I volunteer in an environment with people who have *very* different beliefs than I do and where people are far more likely to use the word Earth in the same way that I might use the word Lord. I'm outnumbered but that's ok.:) I figure they have just as much right to their beliefs (or non-beliefs) as I do mine and to speak spontaneously and freely about them.

My father and his folks were from Oklahoma and none of them were at all religious, nor were they 'believers', far as I can tell. Though I never tried to convert him (I never try to convert *anyone*), at one point when I was older, my dad tried to discourage my own growing faith, thinking it would threaten our relationship - which it didn't. I understood his feelings but don't think he understood how *inclusive* my faith was or the role he played in shaping it. My dad placed a high value on intelligence and critical thinking, yet he was also very progressive and concerned about social justice, so we learned by example to value principle over dogma.

LB said...

Thought it worth adding how I'm more spiritual than religious. My husband and I watched the movie "Goya's Ghost" last night, about the Spanish Inquisition. Parts of the movie made me physically ill and I couldn't help but wonder (as I often wonder) how it is religious followers throughout history have so corrupted the teachings of Jesus.

Twilight said...

LB ~ I admire your attitude, and that of your father too - and hope, for the lady's sake who spoke with Wolf Blitzer, that there are many of similar mind to yours in Moore. I'd hate to read that she'd been victimised for her words.

I went in the other direction to you, LB - began as a churchgoer (Church of England), Sunday School teacher, Church Youth Club secretary.....and became disillusioned, once by our vicar's attitude, then later, gradually by a variety of events.
I still revere the teachings of Jesus Christ, but see him as being a teacher only - of similar ilk to MLK.

Twilight said...

LB ~ Yes - it all went terribly wrong somewhere along the way.
Spanish Inquisition being just one example of what can happen to an originally beautiful set of teachings when humans bent on power and control get their hands upon them.

LB said...

Actually, as a kid I rebelled against church too. My parents (most likely thanks to my mother's influence) forced me to attend services and I ran away in protest over their hypocrisy. It's been the story of my life ever since.
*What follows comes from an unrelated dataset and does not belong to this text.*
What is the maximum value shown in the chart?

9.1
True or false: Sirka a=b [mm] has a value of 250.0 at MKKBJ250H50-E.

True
What I didn't mention in my comment is how shocked I was to discover during genealogy research how my dad came from a long line of Baptist preachers! My dad was somewhat knowledgeable about family history going back three or four generations, yet he left that one detail out. Seems like my paternal grandfather and possibly his father rejected that way of life, probably for reasons similar to yours and that of many others.
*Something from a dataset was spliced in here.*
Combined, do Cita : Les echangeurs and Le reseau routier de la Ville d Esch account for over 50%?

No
I share your hope that the young mother who admitted publicly to being an atheist doesn't suffer any prejudice because of it. You never know what will set people off.

Twilight said...

LB ~ That's interesting. Our genes must carry messages which, even after being suppressed for a generation or two make themselves felt again, in some way or other, eventually.

Anonymous said...

Actually, there IS a scientific study where group meditation resulted in a substantial and statistically significant decrease in crime:

Twilight said...

Anonymous ~ Thanks for the link - I'm glad to know that idea has been considered and tested. It doesn't seem too much of a stretch to me to think that mind power and such an application of it could be there - just waiting for realisation.